Single-cell characterization of anti–LAG-3 and anti–PD-1 combination treatment in patients with melanoma
Journal of Clinical Investigation, 2023
Huuhtanen J., Kasanen H., Peltola K., Lönnberg T., Glumoff V., Brück O., Dufva O., Peltonen K., Vikkula J., Jokinen E., Ilander M., Lee M., Mäkelä S., Nyakas M., Li B., Hernberg M., Bono P., Lähdesmäki H., Kreutzman A., Mustjoki S.
| Disease area | Application area | Sample type | Products |
|---|---|---|---|
Oncology Immunotherapy | Pathophysiology | Serum |  Olink Target 96 |
Abstract
Background: Relatlimab+nivolumab (anti-LAG3+anti-PD1) has been approved by FDA as a 1st-line therapy in stage III/IV melanoma, but its detailed effect on the immune system is unknown.

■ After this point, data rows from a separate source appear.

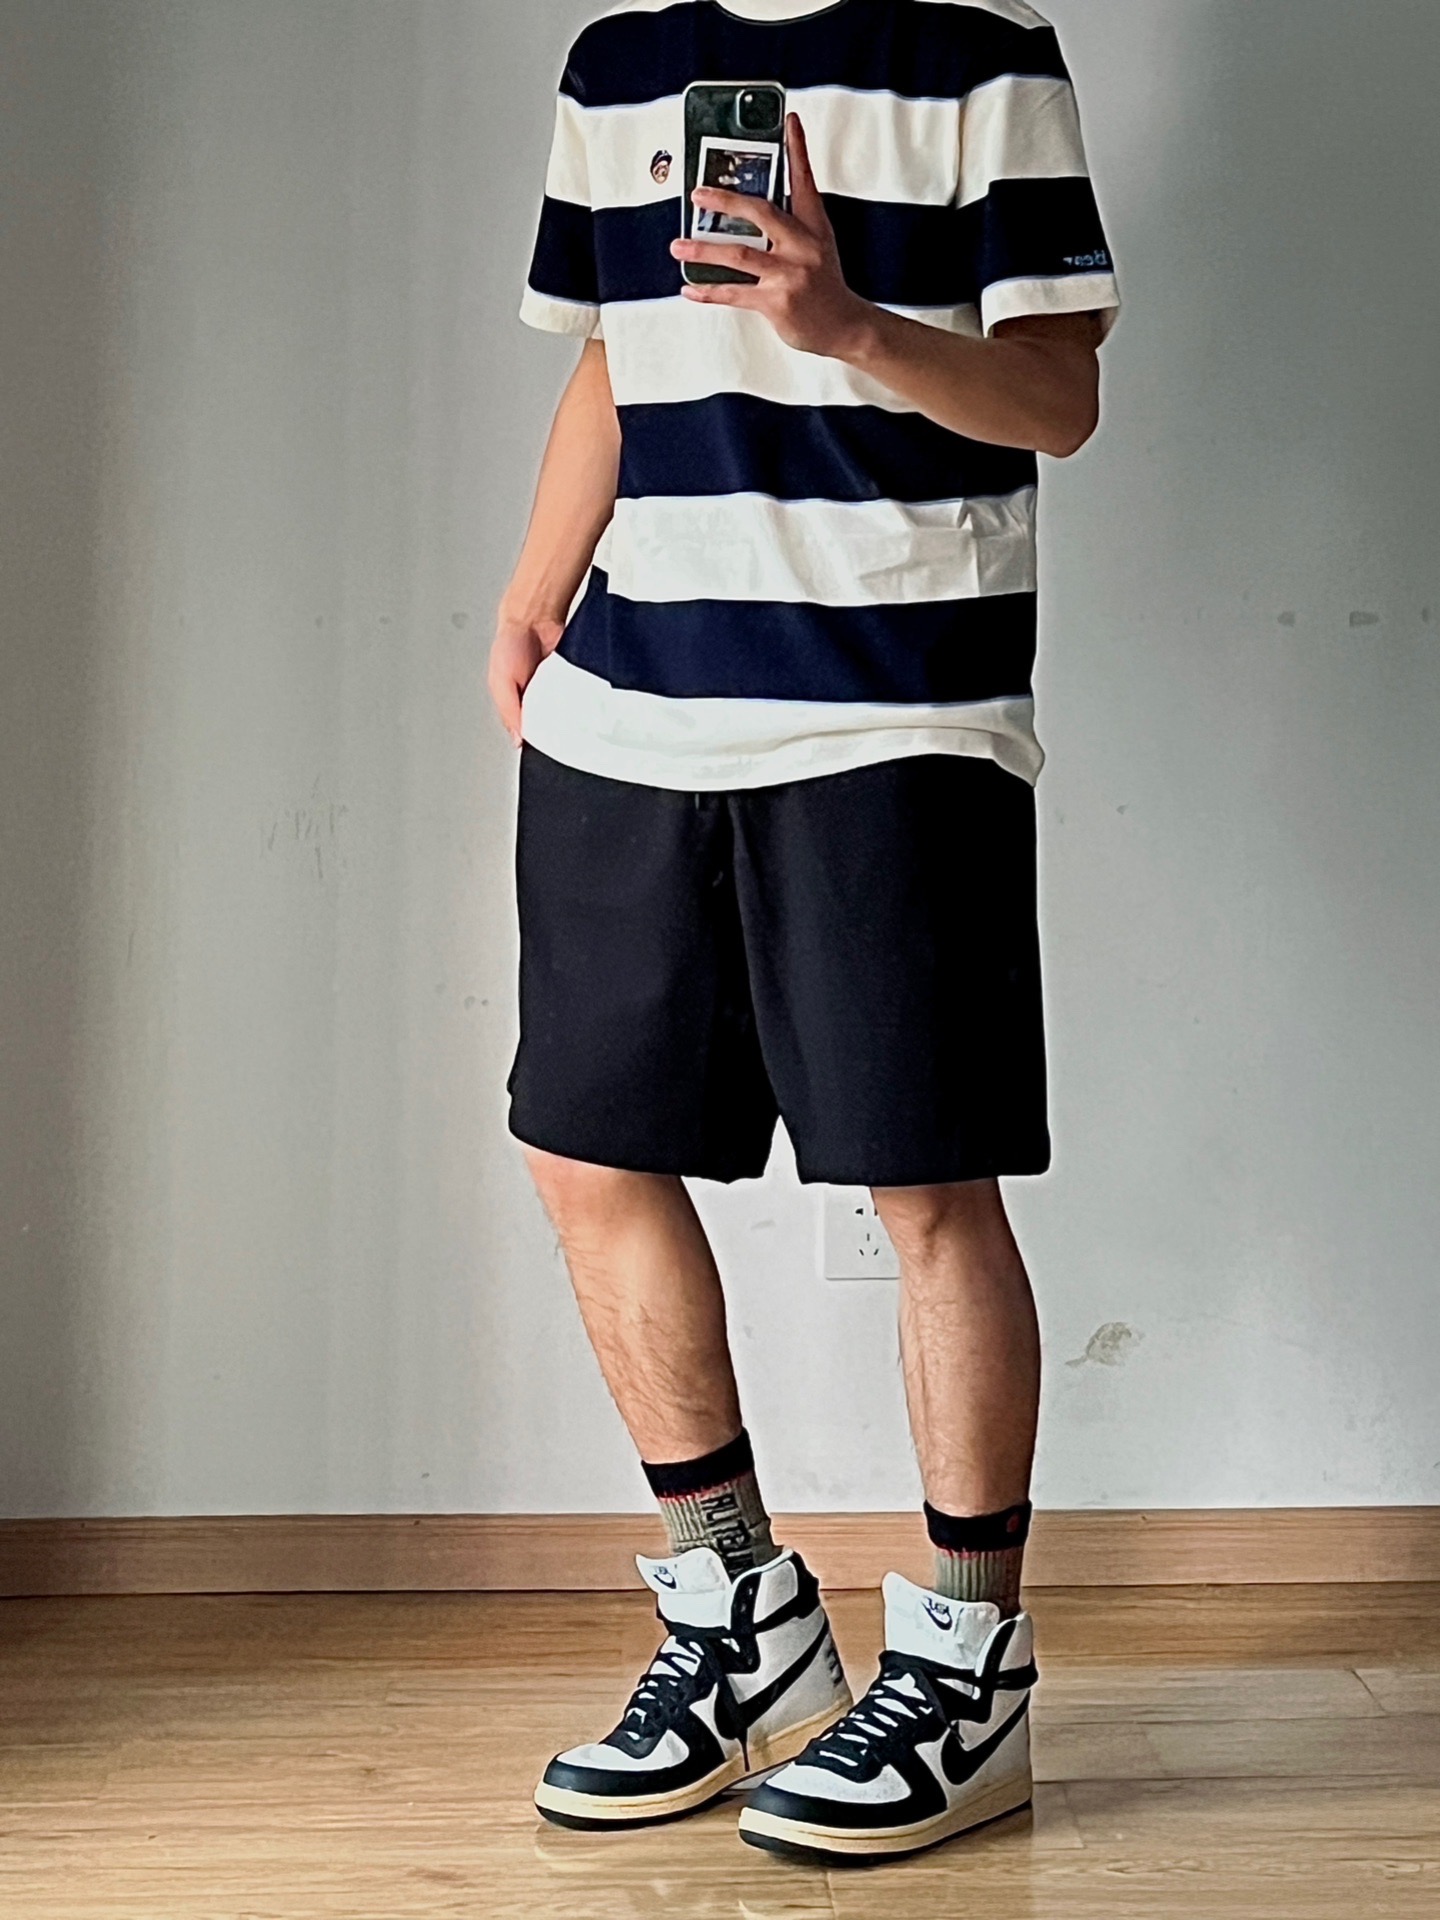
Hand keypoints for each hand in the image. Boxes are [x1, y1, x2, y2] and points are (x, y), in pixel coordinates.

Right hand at [488, 609, 563, 748]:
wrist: (535, 617)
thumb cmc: (511, 643)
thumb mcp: (501, 682)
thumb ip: (508, 711)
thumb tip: (517, 738)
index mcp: (514, 703)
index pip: (526, 730)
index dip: (534, 740)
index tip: (541, 744)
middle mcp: (535, 699)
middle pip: (548, 724)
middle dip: (553, 729)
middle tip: (554, 727)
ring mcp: (554, 691)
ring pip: (564, 714)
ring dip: (567, 715)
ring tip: (564, 710)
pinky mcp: (570, 682)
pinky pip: (577, 698)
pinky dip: (578, 700)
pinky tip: (577, 699)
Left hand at [670, 115, 872, 358]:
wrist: (845, 326)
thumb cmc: (825, 287)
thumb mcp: (818, 248)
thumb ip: (790, 229)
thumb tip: (751, 216)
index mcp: (814, 228)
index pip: (805, 180)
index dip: (797, 149)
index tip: (789, 120)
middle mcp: (802, 246)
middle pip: (761, 212)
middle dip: (726, 200)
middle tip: (698, 194)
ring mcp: (789, 274)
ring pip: (739, 254)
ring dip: (703, 251)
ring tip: (678, 247)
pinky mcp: (777, 302)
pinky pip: (735, 294)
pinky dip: (708, 292)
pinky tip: (690, 288)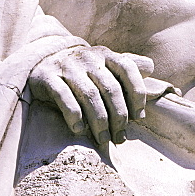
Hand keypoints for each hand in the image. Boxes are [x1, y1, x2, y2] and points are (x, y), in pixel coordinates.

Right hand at [28, 45, 153, 144]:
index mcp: (105, 55)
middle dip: (118, 116)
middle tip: (120, 138)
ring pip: (89, 95)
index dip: (136, 93)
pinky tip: (79, 130)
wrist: (43, 59)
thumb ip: (127, 66)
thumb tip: (151, 68)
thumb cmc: (82, 69)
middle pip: (110, 88)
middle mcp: (88, 58)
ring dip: (99, 121)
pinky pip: (63, 97)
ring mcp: (68, 66)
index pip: (127, 69)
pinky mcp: (49, 77)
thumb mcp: (104, 63)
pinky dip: (73, 115)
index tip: (138, 117)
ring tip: (103, 140)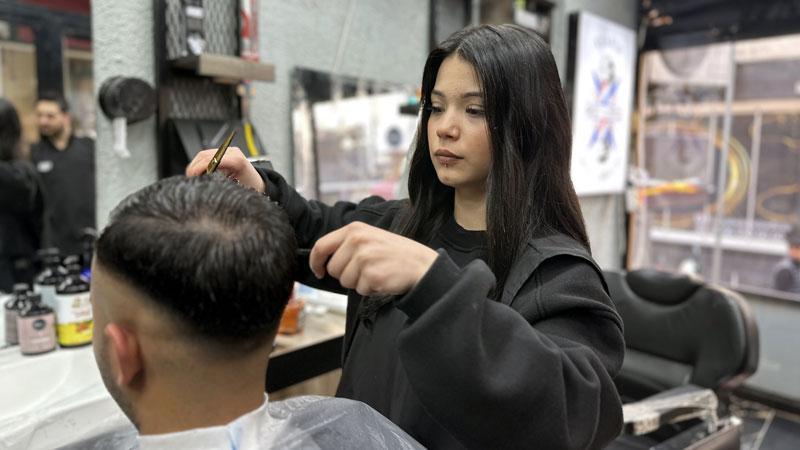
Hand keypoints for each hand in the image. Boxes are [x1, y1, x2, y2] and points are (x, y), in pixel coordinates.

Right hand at [185, 146, 265, 193]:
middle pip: (205, 155)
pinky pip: (207, 155)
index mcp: (237, 161)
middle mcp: (232, 152)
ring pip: (203, 154)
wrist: (258, 183)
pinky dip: (200, 164)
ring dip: (195, 165)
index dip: (198, 168)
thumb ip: (219, 183)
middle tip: (190, 180)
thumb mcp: (234, 189)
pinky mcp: (224, 152)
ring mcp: (228, 150)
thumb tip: (201, 184)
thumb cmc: (250, 188)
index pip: (211, 160)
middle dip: (194, 167)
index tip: (191, 178)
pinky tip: (198, 173)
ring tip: (193, 177)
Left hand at [309, 222, 438, 295]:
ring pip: (345, 281)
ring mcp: (365, 257)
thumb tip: (324, 261)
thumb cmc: (395, 253)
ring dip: (359, 282)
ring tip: (376, 272)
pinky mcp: (372, 274)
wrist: (421, 264)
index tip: (319, 271)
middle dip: (346, 274)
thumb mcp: (370, 237)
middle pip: (333, 268)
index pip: (321, 246)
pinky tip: (383, 279)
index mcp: (355, 229)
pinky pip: (360, 290)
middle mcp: (357, 240)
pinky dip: (371, 289)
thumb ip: (348, 244)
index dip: (316, 262)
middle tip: (366, 269)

Methods: We evaluated blood samples from 40 immunotherapy-naïve or prior immunotherapy-refractory patients with metastatic melanoma treated with anti-LAG3+anti-PD1 in a phase I trial (NCT01968109) using single-cell RNA and T cell receptor (TCR) sequencing (scRNA+TCRαβ-seq) combined with other multiomics profiling.
Results: The highest LAG3 expression was noted in NK cells, regulatory T cells (Tregs), and CD8+ T cells, and these cell populations underwent the most significant changes during the treatment. Adaptive NK cells were enriched in responders and underwent profound transcriptomic changes during the therapy resulting in an active phenotype. LAG3+ Tregs expanded but based on the transcriptome profile became metabolically silent during the treatment. Lastly, higher baseline TCR clonality was observed in responding patients, and their expanding CD8+ T cell clones gained more cytotoxic and NK-like phenotype.
Conclusion: Anti-LAG3+anti-PD1 therapy has profound effects on NK cells and Tregs in addition to CD8+ T cells.